Hard, but not impossible; and as Heather Mac Donald points out in her bracing “Heralds of a Brighter Black Future”, legions of clear-sighted black conservatives across the nation are working on doing just that. Deploring the victimhood-mongering orthodoxy of today’s self-appointed black “leaders,” these sturdy individuals preach—and embody—the virtues of personal responsibility, self-help, hard work, respect for the law, and devotion to family. They love America, see its bountiful opportunity, and proudly define themselves as American, without any hyphen. Part of what makes the inner-city parents of Kay Hymowitz’s story fail is that their worldview really contains no vision of opportunity, of possibility, and of membership in a larger community, so they can’t communicate to their kids the urgency of taking advantage of all that. As these conservatives spread their message, though, they will expand the horizons, and the aspirations, of blacks throughout the country, who in turn will increasingly impart that hopeful vision to their children.

Certainly President Bush is helping out in this effort, as “Compassionate Conservative or Cowboy Capitalist?” makes clear. The compassionate conservativism of his first term decisively broke with the Left’s four-decade-old anti-poverty victimology; the domestic policy emphasis of his second term is precisely to stress America’s plethora of opportunity for all and to expand the free economy that generates it. Instead of emphasizing the problems and pathologies of the inner cities, as War on Poverty theorists did for so long and doubtless with the result of demoralizing blacks further, Bush aims to help everyone perceive, and embrace, America’s promise. And he wants to avoid an opportunity-crushing European-style welfare state. That’s why his current budget seeks to slash some of the most egregious War on Poverty programs, such as the community-development block grant, which, as Steven Malanga conclusively demonstrates in “America’s Worst Urban Program”, never had a chance of producing the desired effects and degenerated instead into a piggy bank for wasteful and often corrupt patronage.

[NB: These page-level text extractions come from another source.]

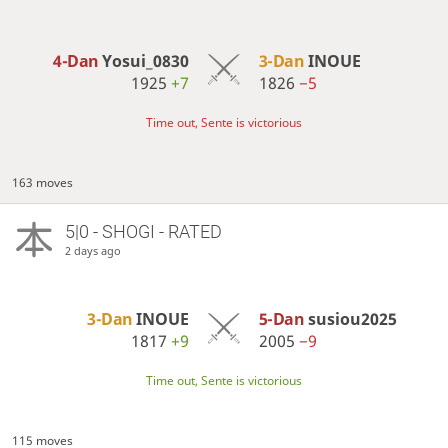
4-Dan
Yosui_0830
3-Dan
INOUE
1925
+7
1826
−5
Time out, Sente is victorious
163 moves
5|0 - SHOGI - RATED
2 days ago
3-Dan
INOUE
5-Dan
susiou2025
1817
+9
2005
−9
Time out, Sente is victorious
115 moves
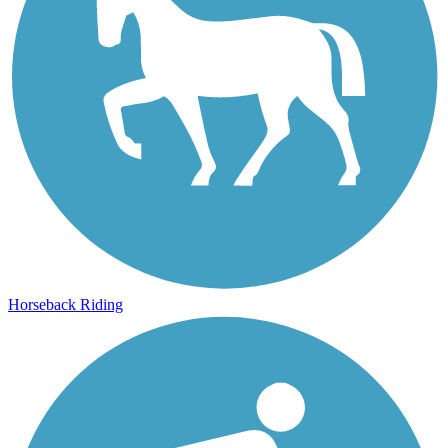
Horseback Riding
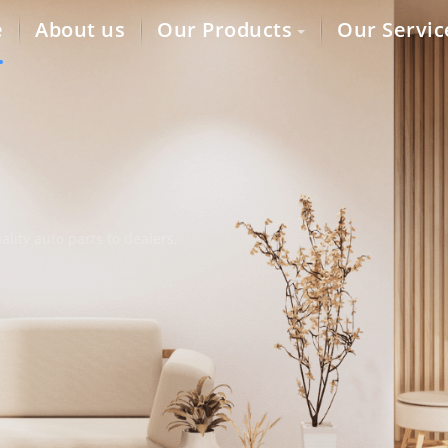
e
About us
Our Products
Our Servic
lity auto parts to dealers,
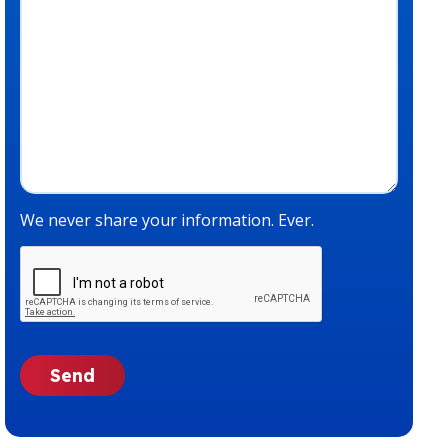
We never share your information. Ever.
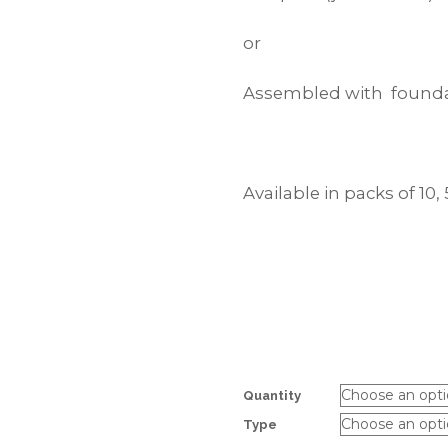
or
Assembled with founda
Available in packs of 10, 
Quantity
Type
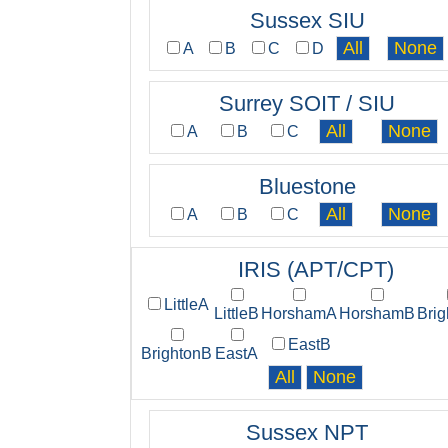
Sussex SIU
A
B
C
D
Surrey SOIT / SIU
A
B
C
Bluestone
A
B
C
IRIS (APT/CPT)
LittleA
LittleB
HorshamA
HorshamB
Bri
EastB
BrightonB
EastA
Sussex NPT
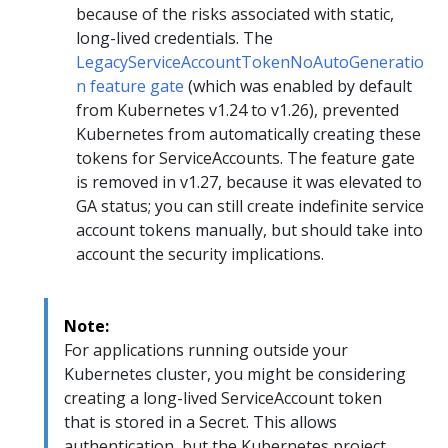
because of the risks associated with static,
long-lived credentials. The
LegacyServiceAccountTokenNoAutoGeneratio
n feature gate
(which was enabled by default
from Kubernetes v1.24 to v1.26), prevented
Kubernetes from automatically creating these
tokens for ServiceAccounts. The feature gate
is removed in v1.27, because it was elevated to
GA status; you can still create indefinite service
account tokens manually, but should take into
account the security implications.
Note:
For applications running outside your
Kubernetes cluster, you might be considering
creating a long-lived ServiceAccount token
that is stored in a Secret. This allows
authentication, but the Kubernetes project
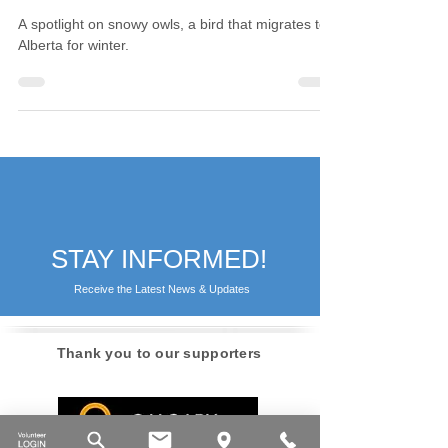
Owls
A spotlight on snowy owls, a bird that migrates to
Alberta for winter.
STAY INFORMED!
Receive the Latest News & Updates
Thank you to our supporters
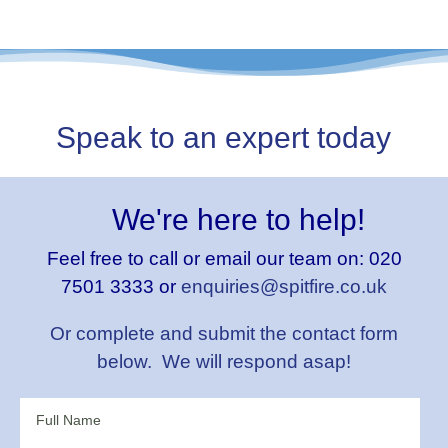
Speak to an expert today
We're here to help!
Feel free to call or email our team on:
020
7501 3333 or
enquiries@spitfire.co.uk
Or complete and submit the contact form
below. We will respond asap!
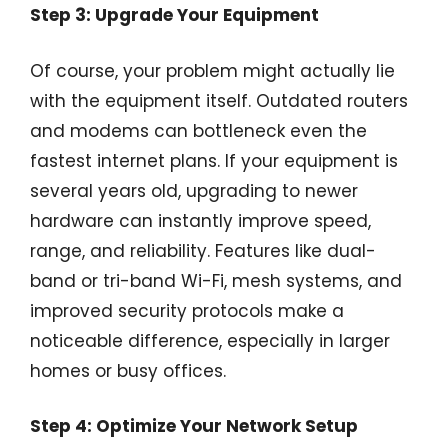
Step 3: Upgrade Your Equipment
Of course, your problem might actually lie
with the equipment itself. Outdated routers
and modems can bottleneck even the
fastest internet plans. If your equipment is
several years old, upgrading to newer
hardware can instantly improve speed,
range, and reliability. Features like dual-
band or tri-band Wi-Fi, mesh systems, and
improved security protocols make a
noticeable difference, especially in larger
homes or busy offices.
Step 4: Optimize Your Network Setup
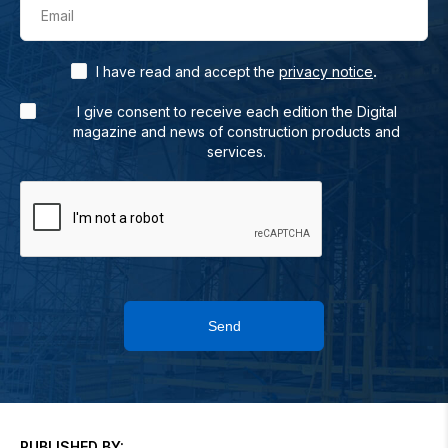
Email
.
I have read and accept the
privacy notice
I give consent to receive each edition the Digital
magazine and news of construction products and
services.
Send
PUBLISHED BY:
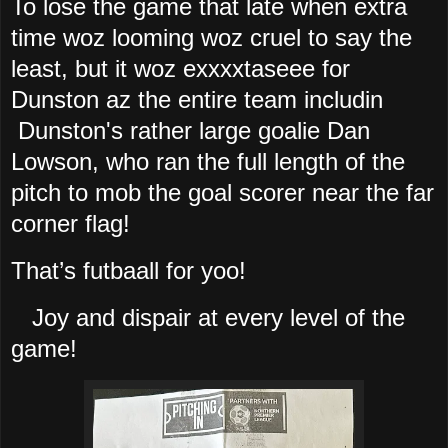
To lose the game that late when extra
time woz looming woz cruel to say the
least, but it woz exxxxtaseee for
Dunston az the entire team includin
Dunston's rather large goalie Dan
Lowson, who ran the full length of the
pitch to mob the goal scorer near the far
corner flag!
That’s futbaall for yoo!
Joy and dispair at every level of the
game!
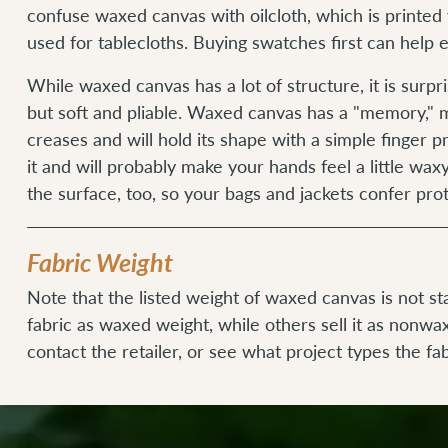
confuse waxed canvas with oilcloth, which is printed 
used for tablecloths. Buying swatches first can help
While waxed canvas has a lot of structure, it is surpr
but soft and pliable. Waxed canvas has a "memory," m
creases and will hold its shape with a simple finger pr
it and will probably make your hands feel a little wax
the surface, too, so your bags and jackets confer pro
Fabric Weight
Note that the listed weight of waxed canvas is not s
fabric as waxed weight, while others sell it as nonwa
contact the retailer, or see what project types the fab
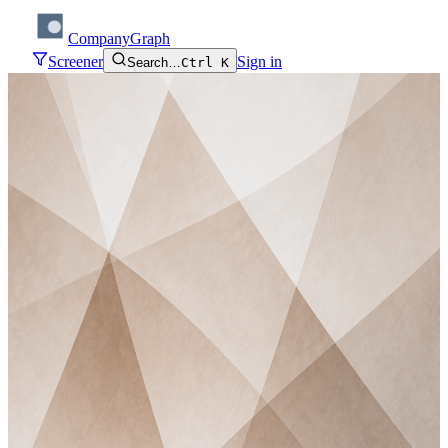
CompanyGraph
Screener
Sign in
Search…
Ctrl K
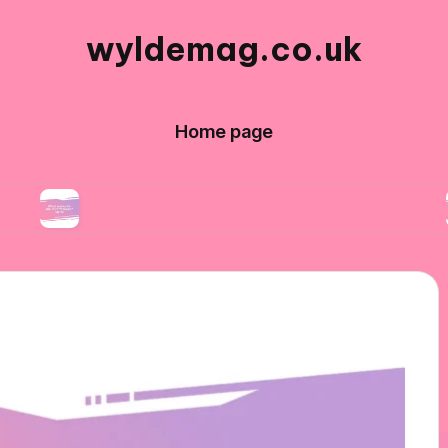
wyldemag.co.uk
Home page
What works for me in formalwear styles
What 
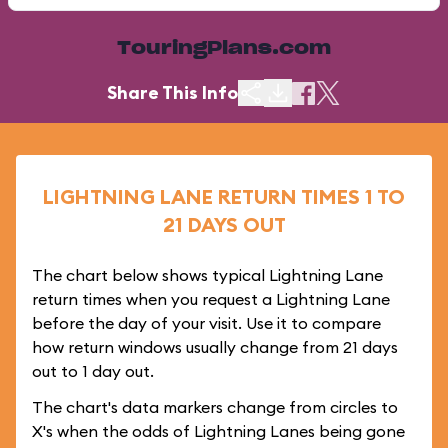
TouringPlans.com
Share This Info
LIGHTNING LANE RETURN TIMES 1 TO
21 DAYS OUT
The chart below shows typical Lightning Lane
return times when you request a Lightning Lane
before the day of your visit. Use it to compare
how return windows usually change from 21 days
out to 1 day out.
The chart's data markers change from circles to
X's when the odds of Lightning Lanes being gone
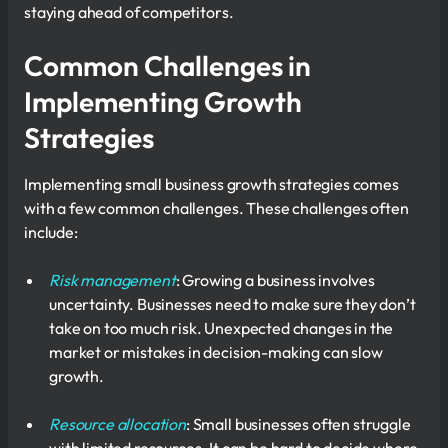
staying ahead of competitors.
Common Challenges in
Implementing Growth
Strategies
Implementing small business growth strategies comes
with a few common challenges. These challenges often
include:
Risk management
: Growing a business involves
uncertainty. Businesses need to make sure they don’t
take on too much risk. Unexpected changes in the
market or mistakes in decision-making can slow
growth.
Resource allocation
: Small businesses often struggle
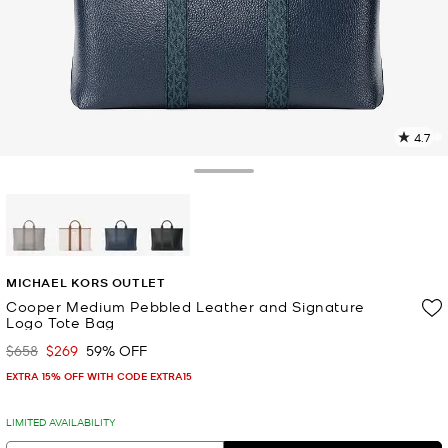
4.7
4
R
Toggle Drawer
p
l
selected
MICHAEL KORS OUTLET
Cooper Medium Pebbled Leather and Signature
Logo Tote Bag
$658
$269
59% OFF
Was
Now
EXTRA 15% OFF WITH CODE EXTRA15
LIMITED AVAILABILITY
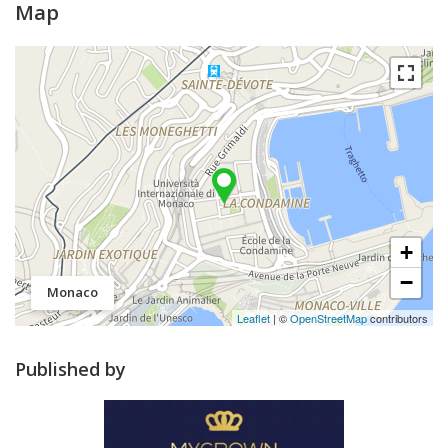
Map
+
−
Monaco
Leaflet
| ©
OpenStreetMap
contributors
Published by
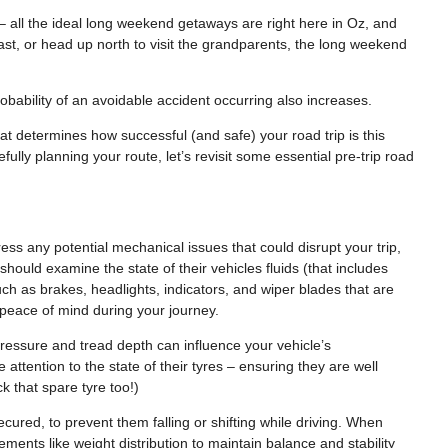
– all the ideal long weekend getaways are right here in Oz, and
ast, or head up north to visit the grandparents, the long weekend
robability of an avoidable accident occurring also increases.
 determines how successful (and safe) your road trip is this
ully planning your route, let’s revisit some essential pre-trip road
ress any potential mechanical issues that could disrupt your trip,
ould examine the state of their vehicles fluids (that includes
such as brakes, headlights, indicators, and wiper blades that are
a peace of mind during your journey.
 pressure and tread depth can influence your vehicle’s
ttention to the state of their tyres – ensuring they are well
 that spare tyre too!)
secured, to prevent them falling or shifting while driving. When
lements like weight distribution to maintain balance and stability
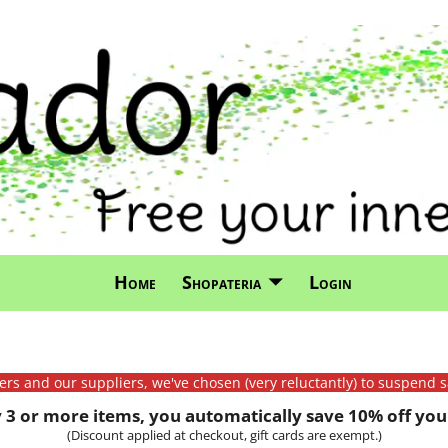
Home
Shopateria
Login
mers and our suppliers, we've chosen (very reluctantly) to suspend s
3 or more items, you automatically save 10% off your
(Discount applied at checkout, gift cards are exempt.)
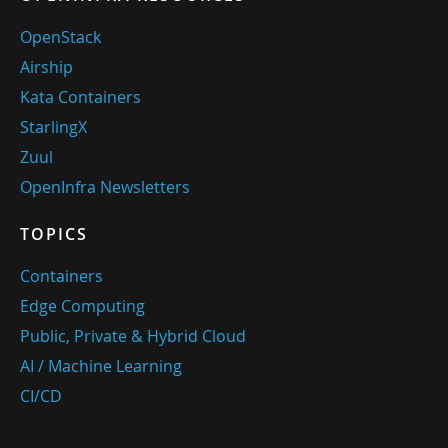
OpenStack
Airship
Kata Containers
StarlingX
Zuul
OpenInfra Newsletters
TOPICS
Containers
Edge Computing
Public, Private & Hybrid Cloud
AI / Machine Learning
CI/CD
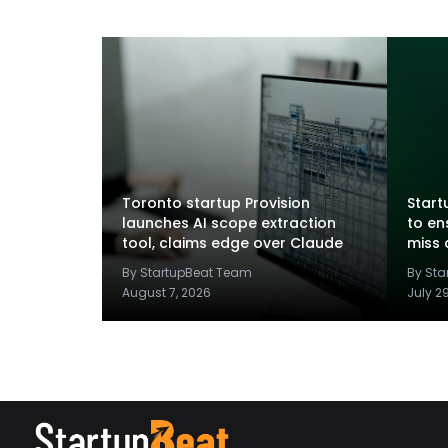
Toronto startup Provision
Startu
launches AI scope extraction
to en
tool, claims edge over Claude
miss 
By StartupBeat Team
By St
August 7, 2026
July 2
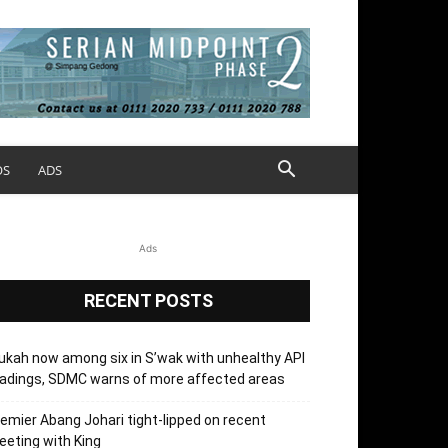
OS
ADS
Ads
RECENT POSTS
kah now among six in S’wak with unhealthy API
adings, SDMC warns of more affected areas
emier Abang Johari tight-lipped on recent
eting with King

The worst consequences of the European-style welfare state, as Theodore Dalrymple argues in “The Roads to Serfdom”, are spiritual. Even when an economy is more or less free, turning over so much responsibility to the state for providing unemployment benefits, health care, education, housing, pensions, and so on, weakens in citizens that self-reliant independence and entrepreneurialism on which Americans have long prided themselves. It makes citizens passive, unproductive, and servile. It robs them of a sense of purpose, so they would not be quick to seize opportunity, even if the welfare state, with its job-killing taxes and regulations, could create more of it.

It is, in other words, another factory of the mind-forg’d manacles that destroy so many lives—that create serfs even without a tyrant.